Current world silver medalists Kaitlyn Weaver and Andrew Poje – ready to step up and fill their shoes – were pleased to see Virtue and Moir at the camp. “I think they know everything there is to know about technique, artistry and connection, and for either of them to see the programs and give us a little feedback would be extremely valuable,” Weaver said. “We would be very grateful.”
It’s a time for handing over of torches. Michael Slipchuk says he’s never seen such a transitional year as this one, since he took over the job as director of high performance for Skate Canada in 2007. “We have a lot of new faces in all disciplines,” he said. “We’ve had people there who had never been to a national team training camp – and coaches that hadn’t been either.”
For example, Marie-France Dubreuil attended as a coach for the first time. When Slipchuk started in his position, Dubreuil was there as a competitor. This was her first time back to the camp since she and partner Patrice Lauzon retired from competition in 2007, leaving behind a string of memorable performances.
Dubreuil brought with her some new faces, Elisabeth Paradis and Francois-Xavier Ouellette, who aren’t exactly members of the national team, and never even saw a Junior Grand Prix, but at age 22, have finally impressed.
Their scores at Cup of Nice last season placed them in the top 75 of Grand Prix selection criteria. So Skate Canada has given them a starting berth at the Skate Canada International in Kelowna, B.C. in October. “We put them on a top level really quick,” Slipchuk said. “We like to see that….Junior is not the end of the line. It’s just a stop along the way.” Judging from the past quadrennial, young skaters can push themselves up quickly in the next four, Slipchuk said. Skate Canada will have a better idea of who will make up the 2018 Olympic team two years out, but for now, it’s time to spread wings and look at all possibilities.
At the training camp, Paradis and Ouellette got invaluable advice, prepping them timely for their Skate Canada International date. “The super young ones were eager and excited,” Slipchuk said.
Despite the newness of the crew, Slipchuk saw the camp as a strong one that gave Skate Canada lots of valuable information, too. “It was a good opportunity to see that most came very ready,” he said. “We saw a lot of good stuff….A lot were ready to go.”
Slipchuk’s highlight of the two-day camp was to witness the clean throw quadruple Salchow landed by veterans (and oldest members of the team) Meagan Duhamel (28) and Eric Radford (29) – during their simulated run-through. “To get it done that day was good for the team,” Slipchuk said. Doing it in a simulated competition, with judges and technical officials looking on bodes well for future competitions.

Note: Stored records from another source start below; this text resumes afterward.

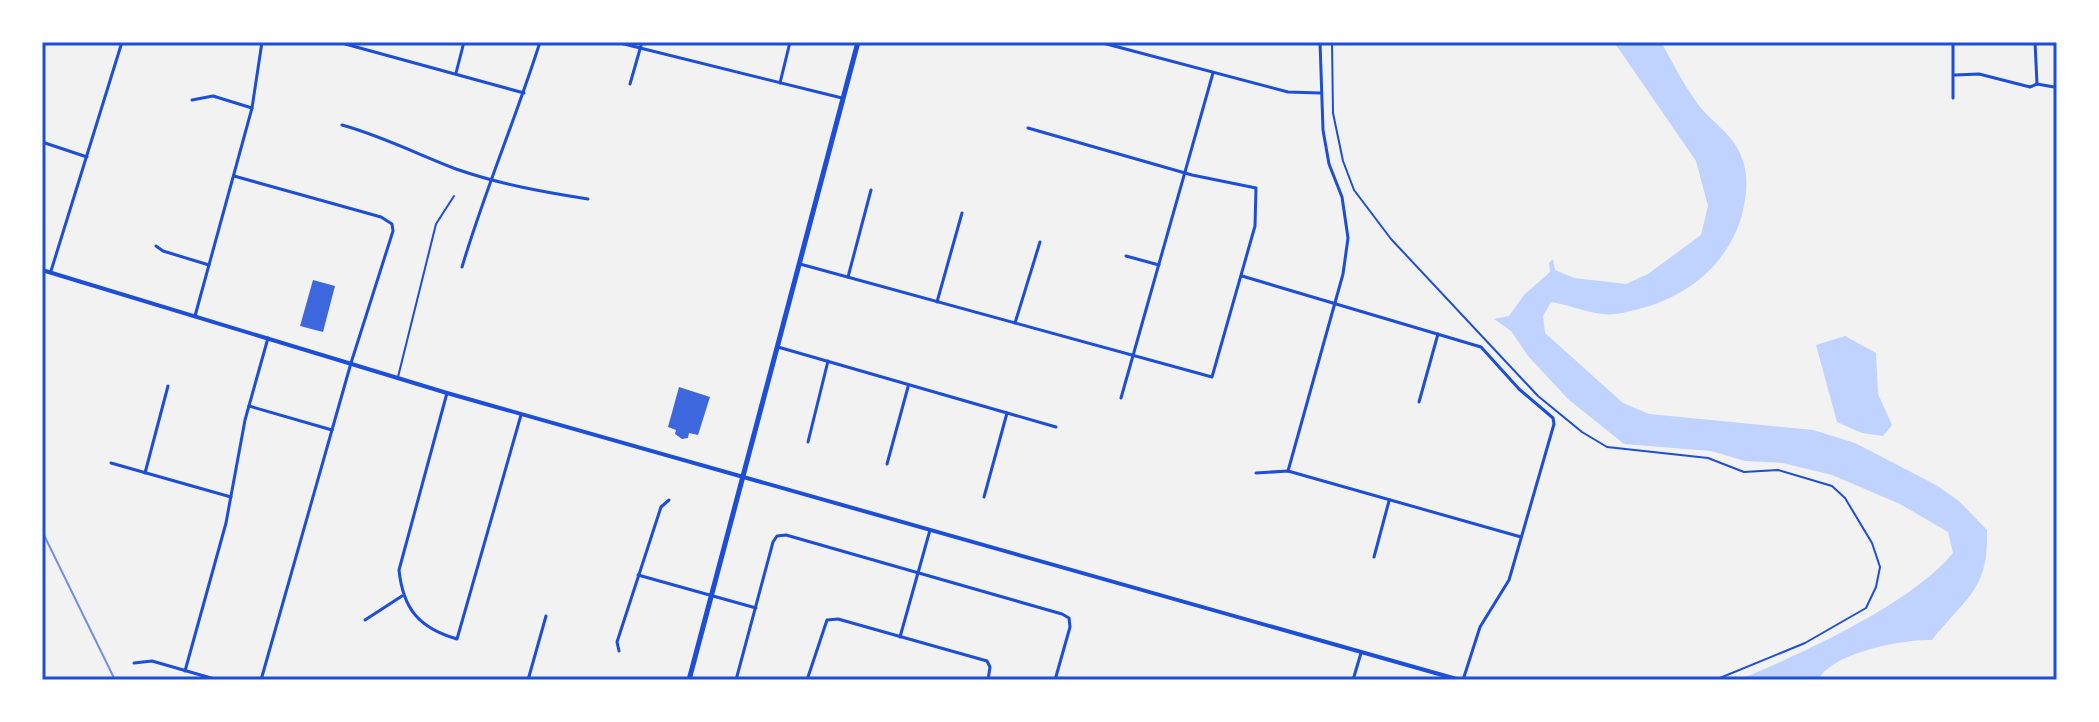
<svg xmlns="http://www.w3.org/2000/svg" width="2099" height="722" viewBox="0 0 2099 722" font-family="Poppins,sans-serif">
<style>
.water{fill:#bfd3fe}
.building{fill:#3d67dc}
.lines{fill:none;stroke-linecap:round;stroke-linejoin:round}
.path{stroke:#1d4ed8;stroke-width:2}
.service{stroke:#1d4ed8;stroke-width:2}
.minor{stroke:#1d4ed8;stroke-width:3}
.tertiary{stroke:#1d4ed8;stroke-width:4}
.secondary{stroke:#1d4ed8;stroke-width:5}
.rail{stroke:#7290e2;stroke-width:2}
.neatline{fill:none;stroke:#1d4ed8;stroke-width:3}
</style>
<rect width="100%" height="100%" fill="#f2f2f2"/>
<g class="water">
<path d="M1614,42H1661C1672,61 1682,82 1695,100C1710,123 1734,132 1743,161C1749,178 1746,198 1742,215C1725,273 1675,305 1616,314C1598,317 1570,305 1551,302L1543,316L1545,333L1623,403L1649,414L1813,430L1855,443L1936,485L1959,501L1987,530C1989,590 1966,597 1932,640C1904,639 1833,652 1818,680H1739C1802,653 1910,605 1953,553L1948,532L1900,504L1832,475L1783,463L1745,461L1711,451L1624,444L1568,399L1528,356L1511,331L1494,319L1509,316L1524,295L1550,272L1549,263L1553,259L1555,270L1574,278L1626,284L1648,274L1701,235L1708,206L1696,161Z"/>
<polygon points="1845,336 1876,353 1878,394 1892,425 1883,436 1862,433 1837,422 1816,345"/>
</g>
<g class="building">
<polygon points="313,280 335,286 323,332 300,326"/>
<polygon points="679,387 710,397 698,435 689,433 688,438 682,439 675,434 676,430 668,427"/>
</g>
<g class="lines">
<polyline class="path" points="1332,42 1333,113 1343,161 1354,190 1391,239 1538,396 1582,432 1607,447 1708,458 1744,472 1778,470 1832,486 1845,498 1872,543 1880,567 1876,587 1866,608 1805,643 1715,680"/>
<polyline class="service" points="398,377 436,224 454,196"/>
<g class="minor">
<polyline points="338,42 524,93"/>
<polyline points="616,42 842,98"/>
<polyline points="1099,42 1288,92 1320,93"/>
<polyline points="1953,42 1953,98"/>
<polyline points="2035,42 2037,84"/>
<polyline points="456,73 464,42"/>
<polyline points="1955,75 1979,74 2030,87 2037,84 2054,87"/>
<polyline points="780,83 790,42"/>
<polyline points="630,84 642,42"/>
<polyline points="192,100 213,96 252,108"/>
<path d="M342,125C382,136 417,154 456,169C499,184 543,192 588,199"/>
<polyline points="42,142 87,157"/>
<polyline points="234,176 381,217 392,224 393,231 351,363 261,680"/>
<polyline points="156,246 163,251 209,265"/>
<polyline points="1126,256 1159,265"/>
<polyline points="800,264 1212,377 1255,226 1256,188 1192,175 1028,128"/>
<path d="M462,267C485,190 516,118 540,42"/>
<polyline points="51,271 122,42"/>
<polyline points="1242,276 1481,347 1519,389 1553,418 1554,424 1509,580 1480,627 1463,680"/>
<polyline points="848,277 871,190"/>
<polyline points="937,302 962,213"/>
<polyline points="195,316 252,108 262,42"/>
<polyline points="1015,323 1040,242"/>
<polyline points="778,347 1056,427"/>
<path d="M447,393L399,570C403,609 419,628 457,639L521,415"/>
<polyline points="1121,398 1213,73"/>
<polyline points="1419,402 1438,334"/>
<polyline points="249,406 332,430"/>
<polyline points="808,442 828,361"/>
<polyline points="111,463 231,497"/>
<polyline points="887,464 908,387"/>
<polyline points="1288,471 1343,274 1348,238 1342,197 1329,164 1323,130 1320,42"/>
<polyline points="145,473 168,386"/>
<polyline points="1256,473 1288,471 1521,537"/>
<polyline points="984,497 1007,413"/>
<polyline points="1374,557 1389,501"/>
<polyline points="638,575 756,608"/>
<polyline points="365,620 402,596"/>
<polyline points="900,637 930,530"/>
<polyline points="619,651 617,642 661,507 669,500"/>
<polyline points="134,663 152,661 218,680"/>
<polyline points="185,671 226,523 245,420 268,338"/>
<polyline points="528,680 546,616"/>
<polyline points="736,680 773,542 777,536 786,535 1062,614 1069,618 1070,627 1055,680"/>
<polyline points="807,680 827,620 838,619 987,661 990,667 988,680"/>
<polyline points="1353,680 1361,653"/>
</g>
<polyline class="tertiary" points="42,270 447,393 1460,680"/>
<polyline class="secondary" points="689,680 858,42"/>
<polyline class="rail" points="42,531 115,680"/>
</g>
<rect width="2099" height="722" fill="none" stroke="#ffffff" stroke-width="88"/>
<rect x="44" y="44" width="2011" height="634" class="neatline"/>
</svg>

The optimism at this training camp stems from top efforts by the current guard at the world championships last March, when Duhamel and Radford won their second bronze medal, and Weaver and Poje came within .2 points of winning the world title outright. Aside from that, three Canadian dance teams finished in the top 10 for the first time in years, and there were a lot of top 12 finishes by others. Nam Nguyen, the youngest at the camp at age 16, along with Gabby Daleman, flourished at the end of last season with a junior world title and a top 12 finish at the world championships in his first year in senior international competition.
At the camp, Slipchuk could see that Nguyen was even better and stronger this season already. “Brian has a good plan for Nam,” Slipchuk said.
Indeed, the camp is a good measure of the readiness of the team. If the athletes are behind, it’s a sign that it’s time to get them up to speed for the coming competitive season. Not only did Skate Canada bring in its top internationally-accredited officials but if also brought in others for worldly feedback: Simon Briggs, a coach and technical specialist from Britain (he was the tech specialist for pairs at the Vancouver Olympics) and David Kirby, a technical guru from the United States but who has ties to Canada.
The camp was also an important checkpoint for new teams, such as Kirsten Moore-Towers and Mike Marinaro, and Brittany Jones and Joshua Reagan, who are both newish teams. “This is probably their first time in front of judges and technical people and Skate Canada supporters, to do a program,” Slipchuk said. “It’s a good simulation for them. And Brittany and Joshua have never been out internationally. We like to see how they perform in that environment. We look at the camps as a learning opportunity.”
The camp was time for all of them to step up and show their wares. And many of them did.